WWII era woodgas tractor

Here is video of a Lanz Bulldog tractor with a Imbert Gasifier. http://www.youtube.com/watch?v=ST7eDSIdwWU

The engine is a single cylinder 2 stroke semi Diesel which relied on a hot bulb for ignition. To start the tractor this bulb needed to be heated with a blow lamp. For more detail see http://en.wikipedia.org/wiki/Lanz_Bulldog.

Hi Gary,

actually the hot bulb engine is a full diesel engine. The semi diesel engines in those tractors are the next generation and were built as of 1952 and were started with a mixture of gasoline and diesel fuel, using a permanent ignition system with a single spark plug (with multiple (2 or 3) spark ports though!). Once the engine was hot enough you would change to straight diesel fuel and continue. Not forget to switch back 2 or 3 minutes before shutdown, to get the mixture back in the system and to the injection nozzle for the next startup. I know what I’m talking about: My father, my brother, my uncle and myself, we have a couple of those semi diesel tractors and of the generation after that, which are back to full diesel (this time with glow plugs). Each new generation of those engines (and tractors) accomplished a remarkable improvement w.r.t. fuel efficiency. The woodgas version (like in the video you linked to) is always the oldest with the hot bulb engine.

Best regards,

Sam

My understanding of semi Diesel is as follows.

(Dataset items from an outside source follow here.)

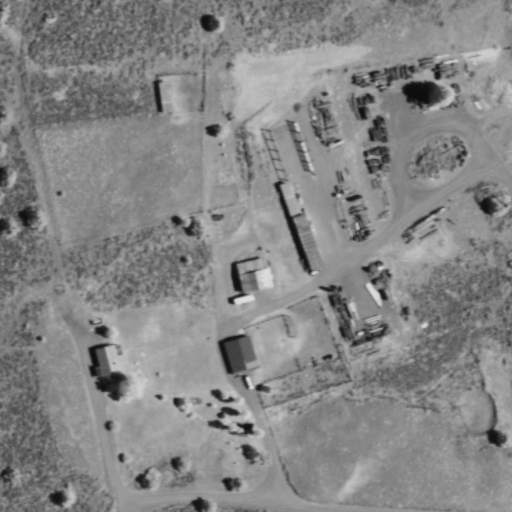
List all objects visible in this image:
building: (162, 95)
building: (285, 153)
crop: (198, 178)
building: (297, 224)
building: (250, 273)
building: (237, 352)
building: (102, 359)
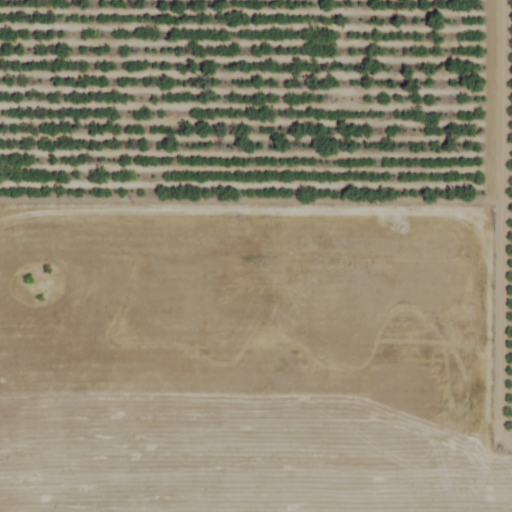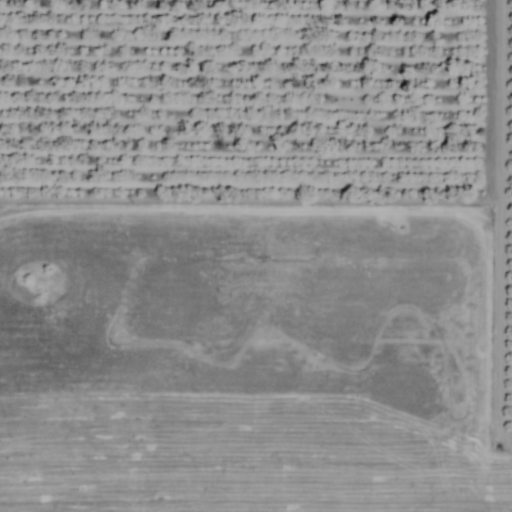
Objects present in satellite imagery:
crop: (255, 255)
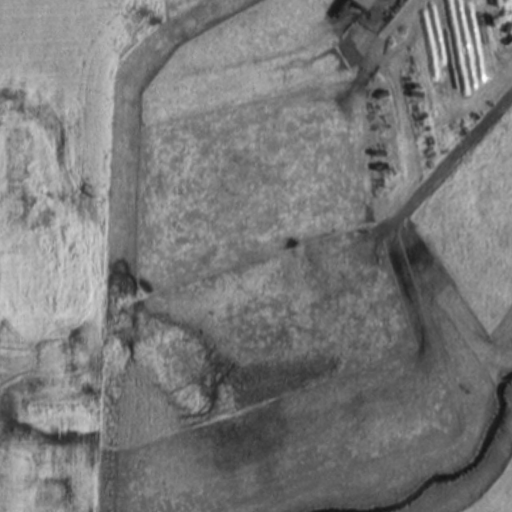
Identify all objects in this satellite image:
building: (357, 3)
building: (358, 3)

Semi-Diesel Meaning and Definition

  1. (a.) Designating an internal-combustion engine of a type resembling the Diesel engine in using as fuel heavy oil which is injected in a spray just before the end of the compression stroke and is fired without electrical ignition. The fuel is sprayed into an iron box (called a hot bulb or hot pot) opening into the combustion chamber, and heated for ignition by a blast-lamp until the engine is running, when it is, ordinarily, kept red hot by the heat of combustion.

Hi Gary,

you are totally correct! I had to do a little research in order to clarify this for myself:

The colloquial name for those tractors, as I mentioned, is semi diesel (“Halbdiesel” in German - was even the name on the brochures and stuff…those tractors were started with diesel-gasoline mixtures and spark plugs, as I explained).

But, scientifically, a diesel engine is defined as a compression-ignition engine, that ignites the fuel just due to the air in the cylinder being hot from the high compression (in German called self ignition). Therefore, the hot bulb engine is not a “real” diesel engine (acc. to this definition). It depends on the hot bulb, which can be considered an ignition starter or external ignition device. AIUI, that is where the semi-diesel or pseudo-diesel name comes from.